#### [CONSIGNA]
¿Cómo sigue el texto sobre la pobreza en el microcentro que figura a continuación? Escribe su continuación a partir de la última oración.

#### [FRAGMENTO DE LA PÁGINA]
Es fácil demostrar la pobreza de un país visitando una villa o siendo testigo de una inundación. De esta manera originaremos dos vías de pensamiento, aquella que con dolor relate el triste espectáculo; y la otra, que con displicencia y conformismo, sentencie que “esto que pasa ocurrió siempre”.
Pero la Argentina de la era Macri se distingue porque se puede sacar una foto al microcentro y establecer la decadencia nunca antes vista.
En el amanecer donde el verano se resiste a pasar a retiro, las principales calles del microcentro abundan en soledad. El fálico obelisco que observa sin ver y la casa Rosada, fiel despacho de la entrega, son mudos testigos de la miseria que acaece en un período antipopular donde la música del momento es el insulto al presidente.
Avanzando por Florida observamos grandes negocios todavía con las cortinas bajas, el florista rociando sus rosas mientras escucha música guaraní, algún trabajador que retorna a su hogar, la chica de la calle con escasos morlacos en su cartera y una seguidilla de entidades financieras. Estas, cerradas con blindex, dan refugio a marginales que utilizan ese espacio antes que se convierta en cajero de aquellos que intentan consumir.
Un despojado del sistema duerme dentro de un banco, al lado otro y así una cadena interminable. Resulta hasta paradójico, que mientras el sol alumbre los bancos engordan con el dinero de otros; cuando la luna aparece refugian a ex clientes.
La decadencia dice: «-buen día vengo a sentar presencia”. En la peatonal, y antes que la clase media se haga ver, quedan restos de la noche. La madre que pide un mendrugo en la puerta de la hamburguesería hizo noche en ese lugar. Al lado, su pequeño hijo entretenido con su celular . Ambos, acostumbrados al lugar donde diariamente pasan cientos de humanos, que en esfuerzo solidario, dejan algunas monedas para que ellos sigan en estado de desnutrición.
Enfrente, y al margen de una boutique un hombre mayor, de aparente buen pasar en algún tiempo no lejano abre su valija. El paquete de yerba y el mate aparecen para demostrar que al menos desayuna. A veinte metros, una mujer durmiendo con tres frazadas en una noche calurosa. Tiene el frío que el hambre hace sentir pero por esas contradicciones de la vida, limitando con sus frazadas se hallan un par de zapatos y un microondas.

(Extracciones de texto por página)
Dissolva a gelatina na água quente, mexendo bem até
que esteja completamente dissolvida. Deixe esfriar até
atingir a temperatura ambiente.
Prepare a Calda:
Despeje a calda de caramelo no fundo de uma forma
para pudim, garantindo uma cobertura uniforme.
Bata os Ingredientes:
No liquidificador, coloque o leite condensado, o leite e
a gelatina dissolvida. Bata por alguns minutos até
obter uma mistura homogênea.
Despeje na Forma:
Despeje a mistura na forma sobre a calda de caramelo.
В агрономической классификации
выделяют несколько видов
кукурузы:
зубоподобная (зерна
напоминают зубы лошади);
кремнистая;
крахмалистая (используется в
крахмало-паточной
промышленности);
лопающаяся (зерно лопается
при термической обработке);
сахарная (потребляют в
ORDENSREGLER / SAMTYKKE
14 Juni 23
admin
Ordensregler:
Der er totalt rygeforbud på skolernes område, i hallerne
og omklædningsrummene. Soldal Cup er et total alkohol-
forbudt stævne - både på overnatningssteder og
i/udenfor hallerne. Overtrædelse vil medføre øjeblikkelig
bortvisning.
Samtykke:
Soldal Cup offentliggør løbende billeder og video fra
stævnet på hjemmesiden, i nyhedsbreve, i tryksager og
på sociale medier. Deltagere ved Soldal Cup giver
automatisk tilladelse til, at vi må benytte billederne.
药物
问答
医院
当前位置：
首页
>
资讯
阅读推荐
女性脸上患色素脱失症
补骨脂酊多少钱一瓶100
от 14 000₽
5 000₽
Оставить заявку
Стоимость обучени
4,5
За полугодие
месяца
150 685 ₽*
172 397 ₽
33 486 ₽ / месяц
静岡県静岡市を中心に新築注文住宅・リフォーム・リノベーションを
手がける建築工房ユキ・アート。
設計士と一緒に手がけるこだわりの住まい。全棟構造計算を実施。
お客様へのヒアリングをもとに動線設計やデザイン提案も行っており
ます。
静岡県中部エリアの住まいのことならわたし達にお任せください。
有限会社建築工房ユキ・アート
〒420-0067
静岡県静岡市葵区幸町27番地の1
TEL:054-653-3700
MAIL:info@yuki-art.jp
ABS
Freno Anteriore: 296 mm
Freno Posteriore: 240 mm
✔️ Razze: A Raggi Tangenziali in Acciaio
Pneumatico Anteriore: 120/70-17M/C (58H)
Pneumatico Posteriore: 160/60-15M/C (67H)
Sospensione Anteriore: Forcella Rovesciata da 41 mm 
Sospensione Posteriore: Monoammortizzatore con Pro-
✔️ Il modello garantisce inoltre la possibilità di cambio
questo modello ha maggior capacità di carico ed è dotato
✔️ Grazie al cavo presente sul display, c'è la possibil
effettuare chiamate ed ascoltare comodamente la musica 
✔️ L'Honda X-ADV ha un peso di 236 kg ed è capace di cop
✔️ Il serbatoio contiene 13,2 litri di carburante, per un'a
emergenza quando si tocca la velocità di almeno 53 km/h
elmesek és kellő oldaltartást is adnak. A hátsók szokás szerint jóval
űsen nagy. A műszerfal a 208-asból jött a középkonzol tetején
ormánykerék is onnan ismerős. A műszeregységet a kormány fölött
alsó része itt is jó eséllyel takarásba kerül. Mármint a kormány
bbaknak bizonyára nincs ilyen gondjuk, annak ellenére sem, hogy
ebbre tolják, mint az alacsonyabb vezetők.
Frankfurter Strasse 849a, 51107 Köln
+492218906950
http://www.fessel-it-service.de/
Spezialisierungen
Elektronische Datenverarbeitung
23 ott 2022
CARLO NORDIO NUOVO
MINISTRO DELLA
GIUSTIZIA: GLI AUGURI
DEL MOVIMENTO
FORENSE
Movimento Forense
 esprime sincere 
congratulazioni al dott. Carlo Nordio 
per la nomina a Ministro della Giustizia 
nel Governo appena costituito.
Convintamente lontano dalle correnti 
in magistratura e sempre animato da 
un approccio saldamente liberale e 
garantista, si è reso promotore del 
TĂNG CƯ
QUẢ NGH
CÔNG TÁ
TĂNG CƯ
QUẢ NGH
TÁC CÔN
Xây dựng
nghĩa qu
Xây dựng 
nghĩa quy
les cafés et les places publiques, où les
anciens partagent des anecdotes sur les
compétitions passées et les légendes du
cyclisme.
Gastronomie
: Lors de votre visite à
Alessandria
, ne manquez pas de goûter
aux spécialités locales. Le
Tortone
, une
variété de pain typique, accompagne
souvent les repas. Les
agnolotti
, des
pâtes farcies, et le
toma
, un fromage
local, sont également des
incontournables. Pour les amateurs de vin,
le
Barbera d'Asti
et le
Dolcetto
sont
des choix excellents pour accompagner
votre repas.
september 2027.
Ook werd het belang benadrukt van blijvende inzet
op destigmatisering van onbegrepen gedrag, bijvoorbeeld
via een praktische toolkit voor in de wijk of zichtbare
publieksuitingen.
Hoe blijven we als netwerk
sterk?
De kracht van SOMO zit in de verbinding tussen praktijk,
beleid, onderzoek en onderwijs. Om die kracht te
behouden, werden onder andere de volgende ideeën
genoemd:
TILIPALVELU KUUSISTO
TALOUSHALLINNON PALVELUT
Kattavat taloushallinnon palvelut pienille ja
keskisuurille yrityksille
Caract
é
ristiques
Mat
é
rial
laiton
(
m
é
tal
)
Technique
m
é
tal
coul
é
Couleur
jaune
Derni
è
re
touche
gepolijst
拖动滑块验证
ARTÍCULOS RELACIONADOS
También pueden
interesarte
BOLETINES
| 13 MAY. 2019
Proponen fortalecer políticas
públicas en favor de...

#### [RESPUESTA ESPERADA]
El microcentro no es la clásica villa, pero es la foto de la decadencia. La geografía vive los tiempos donde legiones de desocupados deambulan aquí y allá, arrastrando sin rumbo su miseria y su desesperación. Es el tiempo de “donde hay un mango viejo Gómez”, la tristeza se consolida, los cartelitos de no hay vacantes proliferan, el trabajo es un cuento ficcionado, la inseguridad cubre gran parte de la realidad dejando el resto para la corrupción que es la frutilla del postre de una semicolonia postrada gracias a los servicios de una oligarquía entreguista.
Hoy la pobreza duele. Las enfermedades se renuevan, el ajuste disfrazado de muerte natural ocupa un rol importante en el escenario de lo que alguna vez fue una nación donde las mayorías eran protegidas y caminaban por las calles cantando.
En la villa hay marginales, corrupción y pobreza. En los barrios también y el microcentro visibiliza estas miserias. Cada vez mas desposeídos habitan un ejido donde el turista compra recuerdos para la familia. Hoy Lavalle, San Martín , Suipacha, Esmeralda, Corrientes, esas calles tangueras son un muestrario de desolación. Donde el rufián y el lustrabotas sufren el exilio. Uno por no pagar el alquiler de su cajoncito, el otro no tiene a quien robar.